# What is needed:
Copy out all lines of the records in which the word "lpdaac" appears.

# Working data:
————————

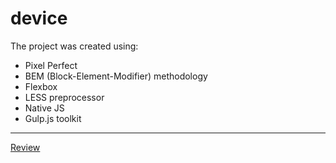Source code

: # device

The project was created using:
* Pixel Perfect
* BEM (Block-Element-Modifier) methodology
* Flexbox
* LESS preprocessor
* Native JS
* Gulp.js toolkit

- - - -

[Review](https://ozz-rjq.github.io/device/)
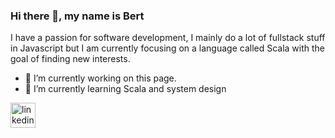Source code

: ### Hi there 👋, my name is Bert
I have a passion for software development, I mainly do a lot of fullstack stuff in Javascript but I am currently focusing on a language called Scala with the goal of finding new interests.



- 🔭 I’m currently working on this page. 
- 🌱 I’m currently learning Scala and system design 


[<img src='https://cdn.jsdelivr.net/npm/simple-icons@3.0.1/icons/linkedin.svg' alt='linkedin' height='40'>](https://www.linkedin.com/in/bertmeeuws/)  

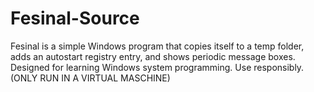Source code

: # Fesinal-Source
Fesinal is a simple Windows program that copies itself to a temp folder, adds an autostart registry entry, and shows periodic message boxes. Designed for learning Windows system programming. Use responsibly. (ONLY RUN IN A VIRTUAL MASCHINE)
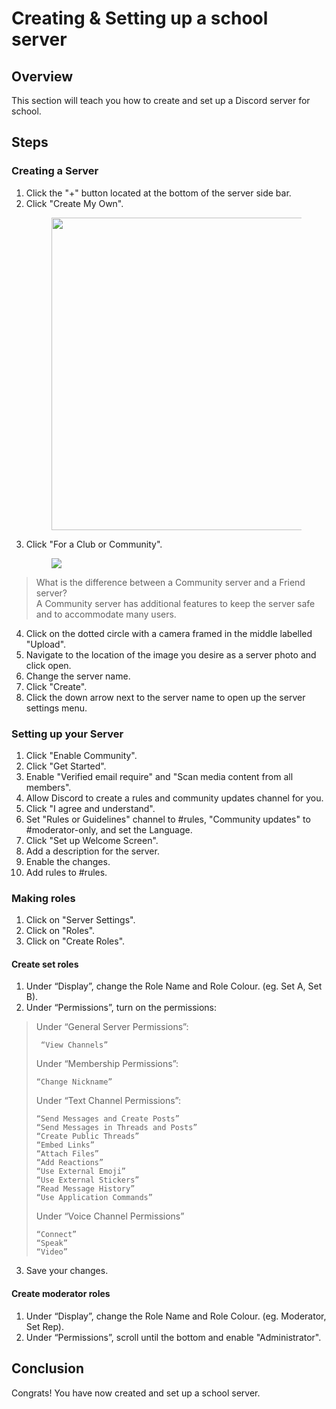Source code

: # Creating & Setting up a school server

<!-- Todo: add and format images, fix nested lists -->

## Overview

This section will teach you how to create and set up a Discord server for school.

## Steps

### Creating a Server

1. Click the "+" button located at the bottom of the server side bar.
2. Click "Create My Own".
    <figure markdown>
        <img src="https://i.ibb.co/yqCNdfm/Screen-Shot-2023-03-28-at-9-55-33-AM.png" width="500">
    </figure>
3. Click "For a Club or Community".
    <figure markdown>
        <img src="https://i.ibb.co/rbVc3d3/Screen-Shot-2023-03-28-at-9-55-46-AM.png">
    </figure>
> What is the difference between a Community server and a Friend server?  
> A Community server has additional features to keep the server safe and to accommodate many users.
4. Click on the dotted circle with a camera framed in the middle labelled "Upload".
5. Navigate to the location of the image you desire as a server photo and click open.
6. Change the server name.
7. Click "Create".
8. Click the down arrow next to the server name to open up the server settings menu.

### Setting up your Server

1. Click "Enable Community".
2. Click "Get Started".
3. Enable "Verified email require" and "Scan media content from all members".
4. Allow Discord to create a rules and community updates channel for you.
5. Click "I agree and understand".
6. Set "Rules or Guidelines" channel to #rules, "Community updates" to #moderator-only, and set the Language.
7. Click "Set up Welcome Screen".
8. Add a description for the server.
9. Enable the changes.
10. Add rules to #rules.

### Making roles

1. Click on "Server Settings".
2. Click on "Roles".
3. Click on "Create Roles".

#### Create set roles

1. Under “Display”, change the Role Name and Role Colour. (eg. Set A, Set B).
2. Under “Permissions”, turn on the permissions:
> Under “General Server Permissions”:
>
>      “View Channels”
>
> Under “Membership Permissions”:
>
>     “Change Nickname”
>
> Under “Text Channel Permissions”:
>
>     “Send Messages and Create Posts”
>     “Send Messages in Threads and Posts”
>     “Create Public Threads”
>     “Embed Links”
>     “Attach Files”
>     “Add Reactions”
>     “Use External Emoji”
>     “Use External Stickers”
>     “Read Message History”
>     “Use Application Commands”
>
> Under “Voice Channel Permissions”
>
>     “Connect”
>     “Speak”
>     “Video”
3. Save your changes.

#### Create moderator roles

1. Under “Display”, change the Role Name and Role Colour. (eg. Moderator, Set Rep).
2. Under “Permissions”, scroll until the bottom and enable "Administrator".

## Conclusion

Congrats! You have now created and set up a school server.
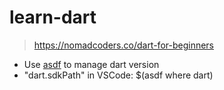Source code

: # learn-dart

> https://nomadcoders.co/dart-for-beginners

- Use [asdf](https://asdf-vm.com/) to manage dart version
- "dart.sdkPath" in VSCode: $(asdf where dart)
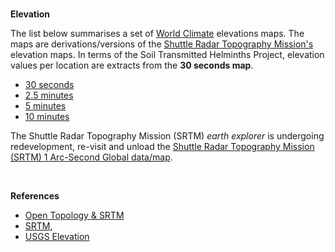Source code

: <br>

**Elevation**

The list below summarises a set of [World Climate](https://worldclim.org/data/worldclim21.html) elevations maps.  The maps are 
derivations/versions of the  [Shuttle Radar Topography Mission's](https://lpdaac.usgs.gov/products/srtmgl1v003/) elevation 
maps.  In terms of the Soil Transmitted Helminths Project, elevation values per location are extracts from the **30 seconds map**.

* [30 seconds](https://biogeo.ucdavis.edu/data/worldclim/v2.1/base/wc2.1_30s_elev.zip)
* [2.5 minutes](https://biogeo.ucdavis.edu/data/worldclim/v2.1/base/wc2.1_2.5m_elev.zip)
* [5 minutes](https://biogeo.ucdavis.edu/data/worldclim/v2.1/base/wc2.1_5m_elev.zip)
* [10 minutes](https://biogeo.ucdavis.edu/data/worldclim/v2.1/base/wc2.1_10m_elev.zip)

The Shuttle Radar Topography Mission (SRTM) _earth explorer_ is undergoing redevelopment, re-visit and unload
the [Shuttle Radar Topography Mission (SRTM) 1 Arc-Second Global data/map](https://earthexplorer.usgs.gov).

<br>

**References**

* [Open Topology & SRTM](https://www.opentopodata.org/datasets/srtm/)
* [SRTM](https://lpdaac.usgs.gov/products/srtmgl1v003/),
* [USGS Elevation](https://www.usgs.gov/centers/eros/science/usgs-eros-archive-digital-elevation-shuttle-radar-topography-mission-srtm-1?qt-science_center_objects=0#qt-science_center_objects)

<br>
<br>

<br>
<br>

<br>
<br>

<br>
<br>
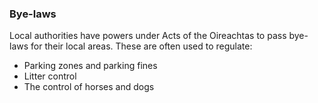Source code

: ###  Bye-laws

Local authorities have powers under Acts of the Oireachtas to pass bye-laws
for their local areas. These are often used to regulate:

  * Parking zones and parking fines 
  * Litter control 
  * The control of horses and dogs 
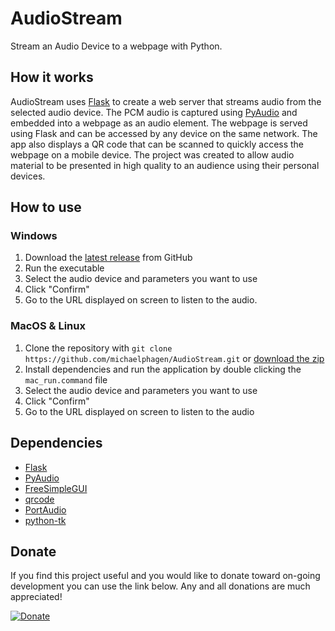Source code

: # AudioStream

Stream an Audio Device to a webpage with Python.

## How it works

AudioStream uses [Flask](https://flask.palletsprojects.com/en/1.1.x/) to create a web server that streams audio from the selected audio device. The PCM audio is captured using [PyAudio](https://pypi.org/project/PyAudio/) and embedded into a webpage as an audio element. The webpage is served using Flask and can be accessed by any device on the same network. The app also displays a QR code that can be scanned to quickly access the webpage on a mobile device. The project was created to allow audio material to be presented in high quality to an audience using their personal devices.

## How to use

### Windows

1. Download the [latest release](https://github.com/michaelphagen/AudioStream/releases) from GitHub
2. Run the executable
3. Select the audio device and parameters you want to use
4. Click "Confirm"
5. Go to the URL displayed on screen to listen to the audio.

### MacOS & Linux

1. Clone the repository with `git clone https://github.com/michaelphagen/AudioStream.git` or [download the zip](https://github.com/michaelphagen/AudioStream/archive/refs/heads/main.zip)
2. Install dependencies and run the application by double clicking the `mac_run.command` file
3. Select the audio device and parameters you want to use
4. Click "Confirm"
5. Go to the URL displayed on screen to listen to the audio

## Dependencies

- [Flask](https://flask.palletsprojects.com/en/1.1.x/)
- [PyAudio](https://pypi.org/project/PyAudio/)
- [FreeSimpleGUI](https://github.com/spyoungtech/FreeSimpleGui)
- [qrcode](https://pypi.org/project/qrcode/)
- [PortAudio](http://www.portaudio.com/)
- [python-tk](https://wiki.python.org/moin/TkInter)

## Donate

If you find this project useful and you would like to donate toward on-going development you can use the link below. Any and all donations are much appreciated!

[![Donate](https://img.shields.io/badge/Donate-PayPal-green.svg)](https://paypal.me/michaelphagen)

————————

# Exercise output:
derivations/versions of the  [Shuttle Radar Topography Mission's](https://lpdaac.usgs.gov/products/srtmgl1v003/) elevation 
* [SRTM](https://lpdaac.usgs.gov/products/srtmgl1v003/),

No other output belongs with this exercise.